Many of us want a car that will hold its value. There’s nothing more depressing than watching your car depreciate at forty percent per year. Especially if you want to see that money again some day.
Do not fear. There are cars out there that won’t lose all their value and usefulness in one go. Whether you want to donate a car in the future or sell it on, these are the cars to choose.
Porsche Cayenne Diesel
Recently Porsche got into the SUV market, like many other luxury car makers. It’s a new trend that seeing some of the established names, used to making coupes, switch over. And, boy did Porsche do a good job! Back when the Cayenne released, it garnered critical acclaim from all quarters. We were all very impressed.
Fast forward a few years and we remain impressed. Not only does the car perform well brand new, but it also continues to perform well past the first 30,000 miles. As a result, the car manages to retain a whopping 84 percent of its initial purchase price. That’s a testament to the engineering prowess of Porsche as a company.
Toyota Land Cruiser
Toyota has always had a reputation for quality. In fact, their subsidiary Lexus makes some of the longest lasting cars in the world, many of which don’t struggle to break 200,000 miles.
The Toyota Land Cruiser will no doubt be among them one day. But right now, it’s performance is impressive. The V8 diesel version of the car, produced between 2008 and 2011 is still going strong. The retained value after three years is some 72 percent of the initial asking value. That’s pretty good for a car that’s meant for extreme, off-road punishment.
Porsche 911 GT
Here we have our second Porsche on the list.
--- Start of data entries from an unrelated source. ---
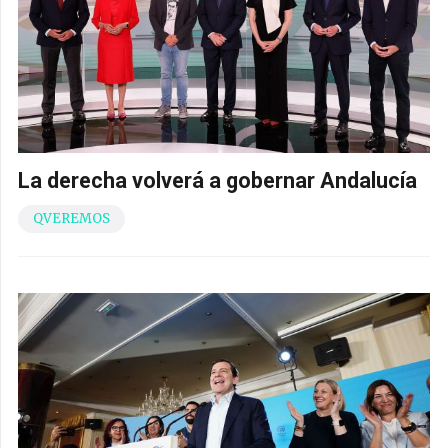
La derecha volverá a gobernar Andalucía
QVEREMOS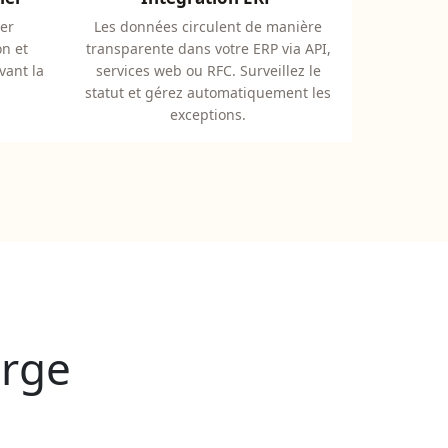
ier
Les données circulent de manière
on et
transparente dans votre ERP via API,
vant la
services web ou RFC. Surveillez le
statut et gérez automatiquement les
exceptions.
arge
You’re probably noticing a pattern by now. The German carmaker makes some impeccably reliable cars. And none more so than it’s flagship, the 911.
But the 911 is a genuinely rarefied beast. Here we have a car verging on supercar status, that can boast one of the highest retained values after three years. Most 911 GTs go for around 72 percent of their asking price after three years on the road, which is unbelievable for a quick coupe.
BMW X3 Diesel
So far we’ve looked at four cars, and three of them have been SUVs. BMW started making the X3 back in 2010, and most reviewers were impressed by the car. BMW had taken a stab at making a proper SUV and had succeeded. To this day, the car hasn’t aged. And that might explain why it command such high resale prices. After three years the X3 is going for around 70 percent of its purchase price.
Lastly, there is the Skoda Yeti. People are desperate, it seems, to get their hands on SUVs. And they’re willing to pay above the odds for a second-hand version. Skoda, who has made significant improvements to their cars of late, began making the Yeti in 2009. Right now it’s selling for 70 percent of its purchase price, three years on.